Wednesday, October 3, 2012

The mantis is greener on the other side of the fence

A few weeks ago, I found a praying mantis in my kitchen.  Since my kitchen isn't stocked with mantis food (i.e., live insects), I took the mantis back outside.  After that, I didn't see a mantis again until this weekend.  When I found the mantis pictured below, I thought it must be the same one that had made its way into the house.  It was considerably bigger than I remembered, but it was the same tan color that had worked so well as camouflage against the kitchen cabinets.

A tan colored European mantis (Mantis religiosa) female.
However, to my surprise, I soon encountered a second tan praying mantis in the backyard.  This one was sitting in the middle of the path, so I decided to move it to a safer spot.  Many years ago, I learned the hard way that a praying mantis can give a nasty pinch.  At least I learned that lesson well -- this time I put on my gardening gloves before picking up the mantis. 

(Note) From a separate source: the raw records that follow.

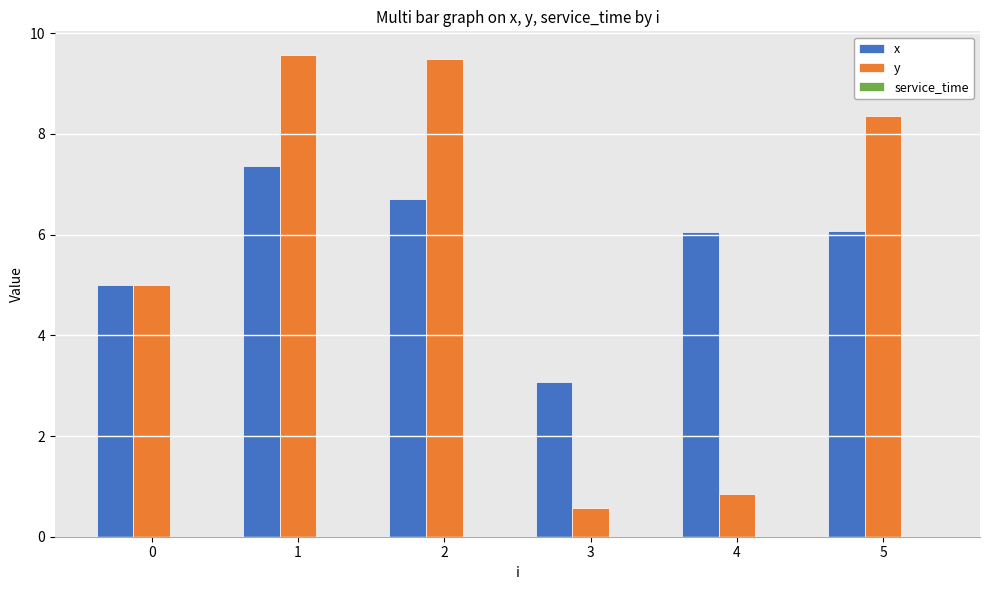

What is the difference between the highest and lowest values at 1?

2.2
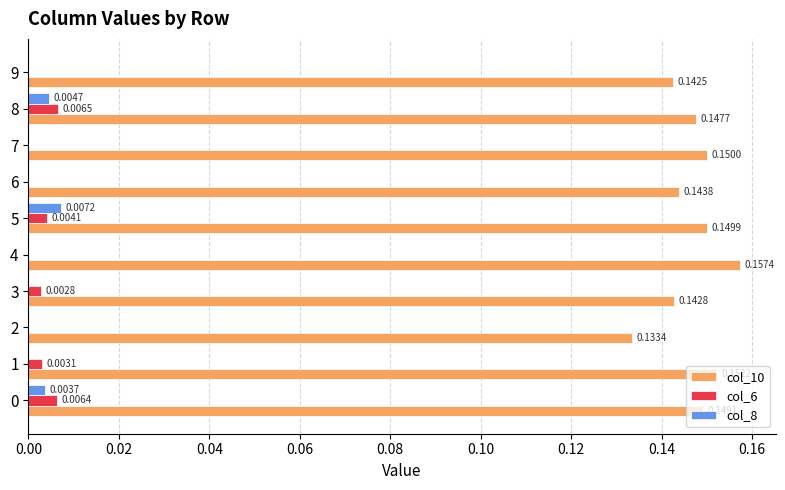

Which series changed the most between 2 and 9?

col_10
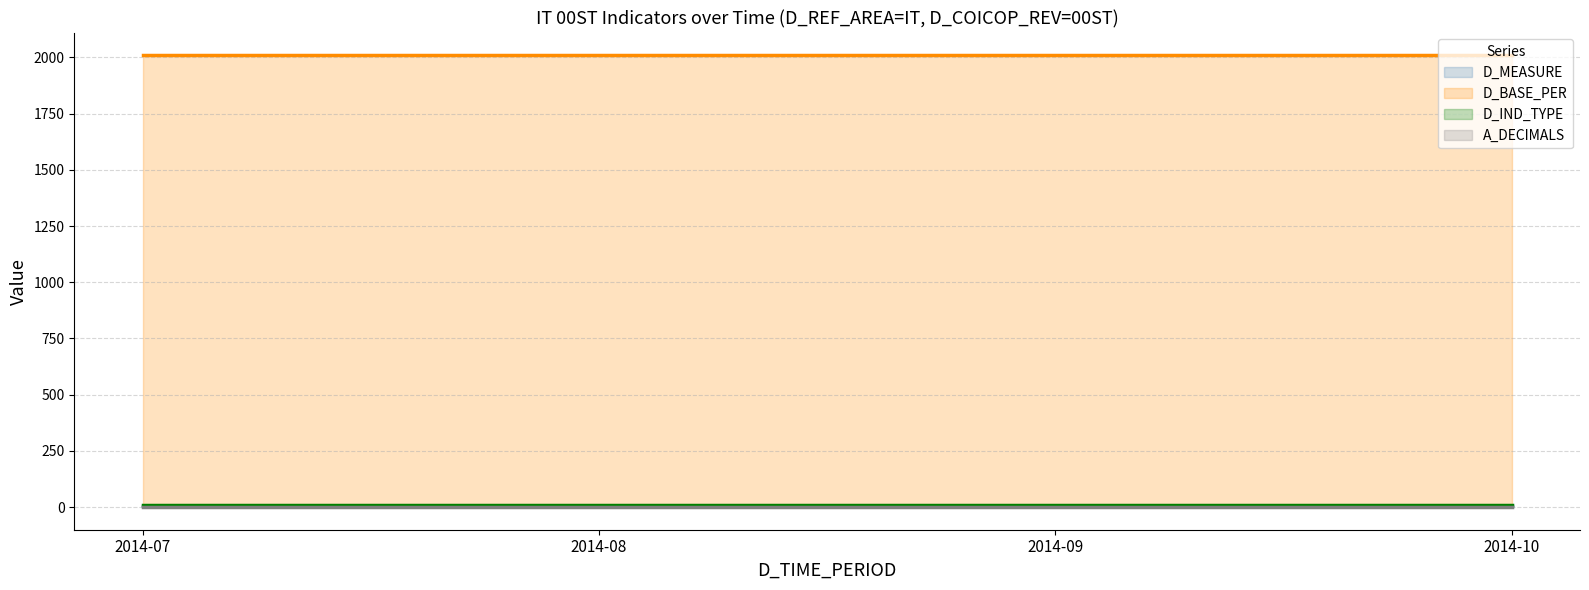

What is the greatest value displayed?

2010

A second European mantis (Mantis religiosa) female.  The spikes on the forelimbs can deliver a painful pinch to bare hands.
The second mantis wasn't my last surprise of the day.  When I started clearing dead plants from the front yard, I disturbed a third praying mantis from its hiding place.  This praying mantis was the same species as the two in the backyard, but bright green.

A green colored European mantis (Mantis religiosa) female.
This mantis quickly moved towards a bunch of dried plant stems and climbed up off the ground.  It was not very well camouflaged in its new spot; nevertheless, it soon began grooming itself, seemingly unaware of the large mammal hovering over it.

The green European mantis (Mantis religiosa) grooming itself.